Create new dataframe based on condition-CodePudding

I have a series of csv files inside a directory. Each csv file has the following columns:

slotID; NLunUn; NLunTot; MeanBPM

I would like, starting from the values contained within the slotID column, to create data frames that contain the relative values. Eg the 1st csv has the following values:

slotID NLun An NLunTot MeanBPM
7 11 78 129,7
11 6 63 123,3
12 6 33 120,6
13 5 41 124,5
14 4 43 118,9

the 2nd csv has the following values

slotID NMarAn NMarTot MeanBPM
7 10 72 131,2
11 5 48 121,5
12 4 17 120,9
13 4 19 125,6
16 6 45 127,4

I would like to create a dataframe which for example is called dataframe1 which has the values of slot 7 inside, another csv which contains the values of slot 11 etc ... Any suggestion is welcome, I've been trying for several days but can't seem to jump out, please help me. This is what i've done so far:

import pandas as pd
#import matplotlib.pyplot as plt 
import os
import glob
import numpy as np

path = os.getcwd()
csv_files = glob.glob(os.path.join(path, "*.csv"))

for f in csv_files:
    dfDay = pd.read_csv(f, encoding = "ISO-8859-1", sep = ';')
    //inside dfday there are all the files that contain the data

CodePudding user response：

Provided that all the csv-files have the same structure (i.e. column names) you could do something like this:

...

path = os.getcwd()
csv_files = glob.glob(os.path.join(path, "*.csv"))

df = pd.concat(
    (pd.read_csv(f, encoding='ISO-8859-1', sep=';') for f in csv_files),
    ignore_index=True
)
slot_dfs = {slot: group for slot, group in df.groupby("slotID")}

# Exporting to csv-files
for n, df_slot in enumerate(slot_dfs.values(), start=1):
    df_slot.to_csv(f"dataframe{n}.csv", index=False)
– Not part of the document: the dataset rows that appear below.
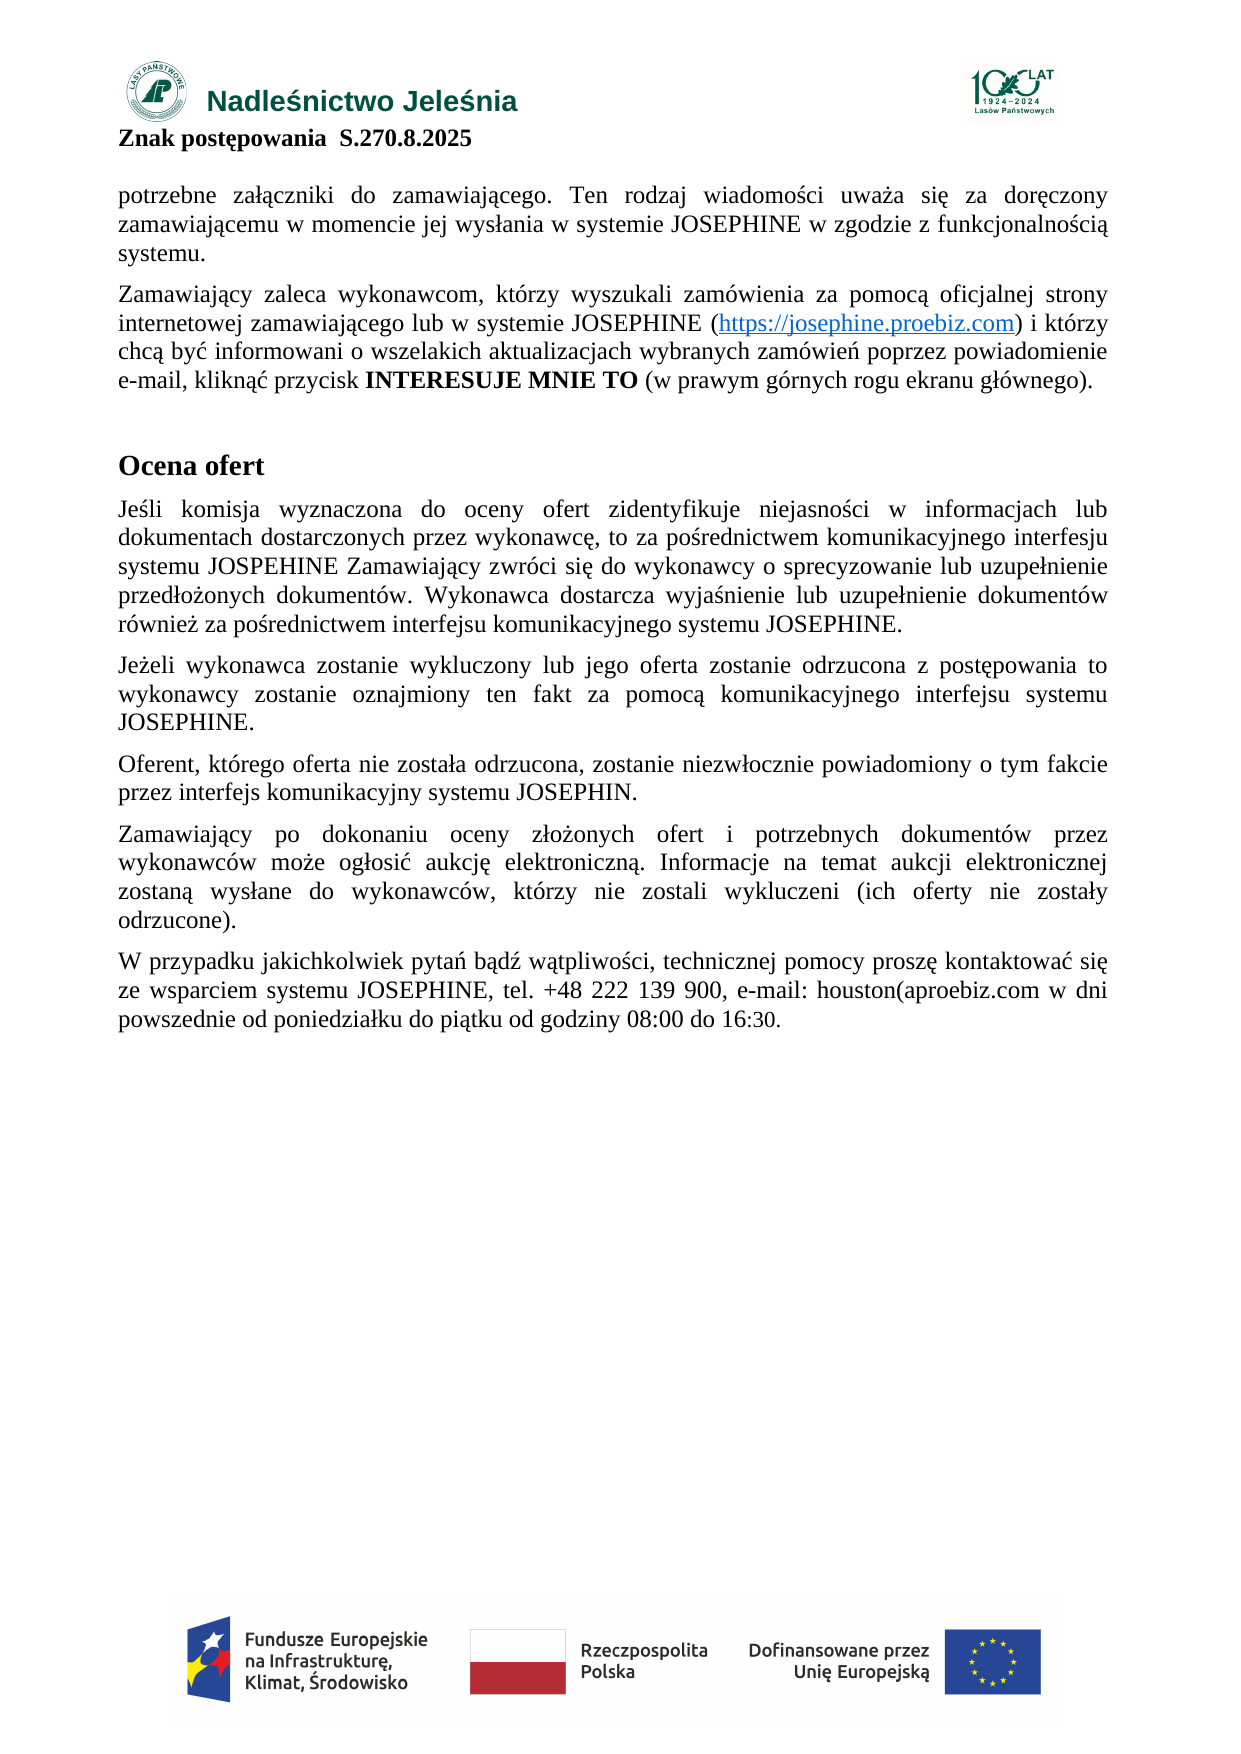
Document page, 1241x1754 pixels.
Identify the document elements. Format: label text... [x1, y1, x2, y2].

picture [962, 61, 1062, 123]
text W przypadku jakichkolwiek pytań bądź wątpliwości, technicznej pomocy proszę kontaktować się ze wsparciem systemu JOSEPHINE, tel. +48 222 139 900, e-mail: houston(aproebiz.com w dni powszednie od poniedziałku do piątku od godziny 08:00 do 16:30. [118, 946, 1109, 1032]
text W przypadku kiedy nadawcą jest wykonawca to po zalogowaniu się do systemu i wybraniu konkretnego zamówienia może za pomocą komunikacyjnego interfejsu wysyłać wiadomości oraz potrzebne załączniki do zamawiającego. Ten rodzaj wiadomości uważa się za doręczony zamawiającemu w momencie jej wysłania w systemie JOSEPHINE w zgodzie z funkcjonalnością systemu. [118, 180, 1109, 266]
text Jeśli komisja wyznaczona do oceny ofert zidentyfikuje niejasności w informacjach lub dokumentach dostarczonych przez wykonawcę, to za pośrednictwem komunikacyjnego interfesju systemu JOSPEHINE Zamawiający zwróci się do wykonawcy o sprecyzowanie lub uzupełnienie przedłożonych dokumentów. Wykonawca dostarcza wyjaśnienie lub uzupełnienie dokumentów również za pośrednictwem interfejsu komunikacyjnego systemu JOSEPHINE. [118, 494, 1109, 637]
text Zamawiający zaleca wykonawcom, którzy wyszukali zamówienia za pomocą oficjalnej strony internetowej zamawiającego lub w systemie JOSEPHINE (https://josephine.proebiz.com) i którzy chcą być informowani o wszelakich aktualizacjach wybranych zamówień poprzez powiadomienie e-mail, kliknąć przycisk INTERESUJE MNIE TO (w prawym górnych rogu ekranu głównego). [118, 279, 1109, 394]
text Jeżeli wykonawca zostanie wykluczony lub jego oferta zostanie odrzucona z postępowania to wykonawcy zostanie oznajmiony ten fakt za pomocą komunikacyjnego interfejsu systemu JOSEPHINE. [118, 650, 1109, 736]
picture [166, 1594, 1063, 1724]
text Ocena ofert [118, 448, 1111, 481]
text Oferent, którego oferta nie została odrzucona, zostanie niezwłocznie powiadomiony o tym fakcie przez interfejs komunikacyjny systemu JOSEPHIN. [118, 749, 1109, 806]
text Zamawiający po dokonaniu oceny złożonych ofert i potrzebnych dokumentów przez wykonawców może ogłosić aukcję elektroniczną. Informacje na temat aukcji elektronicznej zostaną wysłane do wykonawców, którzy nie zostali wykluczeni (ich oferty nie zostały odrzucone). [118, 819, 1109, 934]
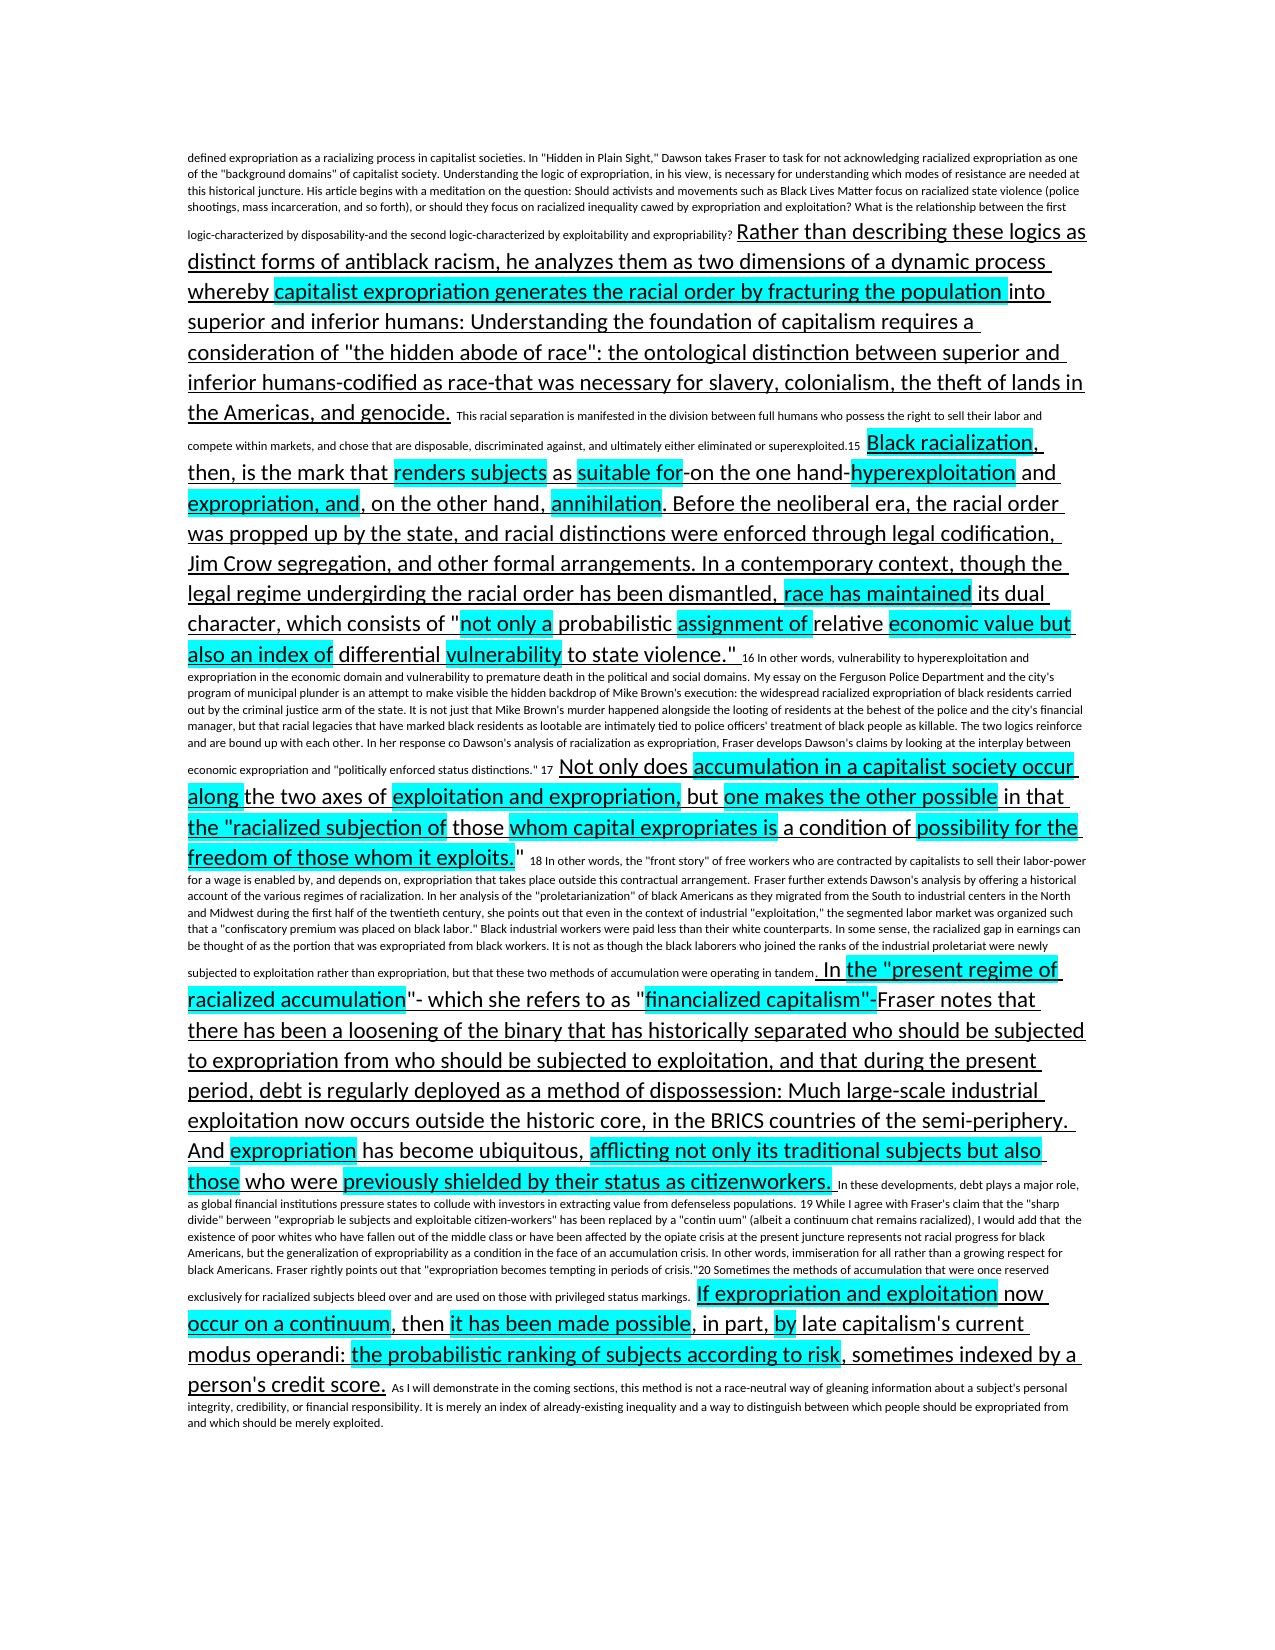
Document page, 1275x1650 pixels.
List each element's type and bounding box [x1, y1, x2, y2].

text [187, 150, 1087, 1431]
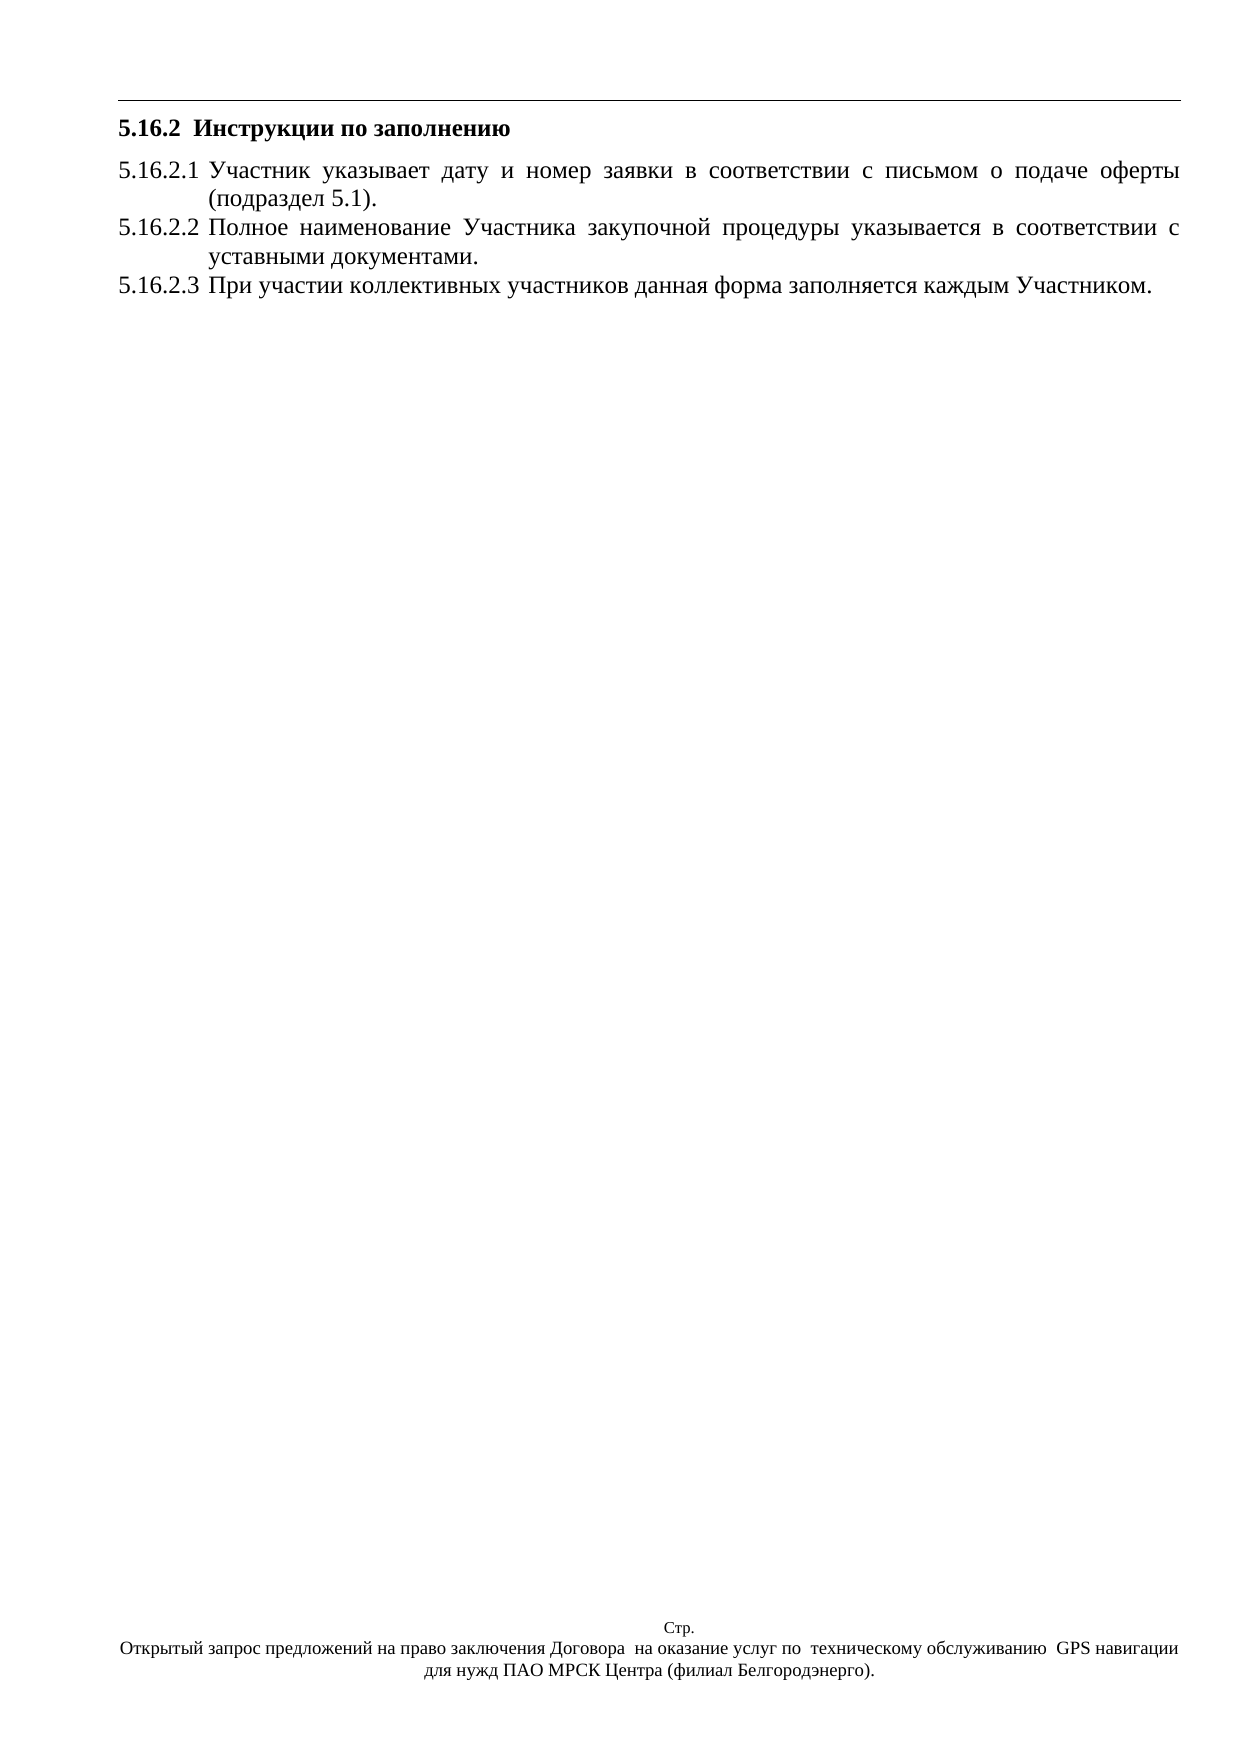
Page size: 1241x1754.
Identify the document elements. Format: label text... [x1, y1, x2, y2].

The dictionary slot_dfs contains the dataframes for each available slot.

If you really want to create variables for the dataframes then you could try

for n, (_, group) in enumerate(df.groupby("slotID"), start=1):
    globals()[f"dataframe{n}"] = group
    # Exporting to csv-file
    group.to_csv(f"dataframe{n}.csv", index=False)

instead of creating the slot_dfs dictionary. After that print(dataframe1) should show the dataframe for the first slot etc.